■ 抜粋文:
昔、「鶴瓶上岡パペポTV」が生放送をした時、番組終了間際に笑福亭鶴瓶が上岡龍太郎にそそのかされて「おめこ」と口走ったことがあります。
https://www.youtube.com/watch?v=x_y4THcB8X0

テレビの前で大笑いしたことを今でも思い出しますが、しかしこの言葉が放送禁止用語でなければそれほど面白くも無かったのかも知れません。上岡も「放送禁止用語」という領域が放送業界にあったからこそ鶴瓶をそちら側へと追い込んだのであり、鶴瓶も「放送禁止用語」という領域がタブーだからこそ最後に一瞬飛び込んだわけで、この、言わば視聴者との共犯関係のようなものは、同番組の伝説的ポスター「見てるあんたも同罪じゃ。」からして一貫性を感じさせます。

Wikipediaには後日謝罪したと書かれていますが、僕は謝罪シーンを観た記憶がなく、てっきり謝罪をせずにそのまま後日触れられもしなかったと思い込んでいました。

でも、この謝罪は一体、誰に対しての、何のための謝罪なんでしょうか。

前述のなぎら健壱の言葉には前振りがあり、それはこんな内容でした。

「僕は落語が大好きなんです。でも今はもう、古典落語も言葉の問題でほとんどが放送できなくなっているわけですよ。“バカ”とか“メクラ”とか、使った瞬間にピーだよね」(放送禁止歌 P.43より)

90年代後半頃、3代目桂米朝の独演会によく行っていた頃の話。ある日の公演で、いつものように噺の枕で小咄を挟んでいたのですが、それは「めくらとつんぼが橋をまたいで会話する」というものでした。会場は笑いに包まれていましたが、「めくらとつんぼ」を題材にした、捉えようによっては差別的と言われかねない内容に驚きもしました。

落語に限らず、演劇の世界でも「気違い」という言葉を数度聞いたことがあります。こちらは、古い日本の言葉を使うことによる「時代のズレ」が主な原因となる落語と違い、既に差別用語とされた「気違い」という言葉のインパクトを利用していた側面もあるかも知れません。

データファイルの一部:
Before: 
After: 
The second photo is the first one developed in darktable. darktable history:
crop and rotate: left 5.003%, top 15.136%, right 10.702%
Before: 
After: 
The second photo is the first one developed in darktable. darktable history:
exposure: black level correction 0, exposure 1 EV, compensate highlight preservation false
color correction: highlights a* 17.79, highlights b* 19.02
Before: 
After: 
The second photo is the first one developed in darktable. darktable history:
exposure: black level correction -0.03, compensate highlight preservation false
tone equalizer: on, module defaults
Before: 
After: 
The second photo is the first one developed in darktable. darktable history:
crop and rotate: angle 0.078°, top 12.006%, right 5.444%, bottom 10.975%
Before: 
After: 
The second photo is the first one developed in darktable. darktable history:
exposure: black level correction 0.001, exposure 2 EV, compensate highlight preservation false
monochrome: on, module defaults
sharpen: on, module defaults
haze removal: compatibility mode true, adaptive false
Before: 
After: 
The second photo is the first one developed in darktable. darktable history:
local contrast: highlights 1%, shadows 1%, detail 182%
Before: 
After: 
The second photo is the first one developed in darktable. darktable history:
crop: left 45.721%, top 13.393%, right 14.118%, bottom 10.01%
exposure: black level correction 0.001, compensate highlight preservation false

■ 課題の内容: 抜粋文によると、「鶴瓶上岡パペポTV」の伝説的ポスターにはどのような文言が書かれていましたか。 記録はこの課題には一切関係しません。

■ 解答: 「見てるあんたも同罪じゃ。」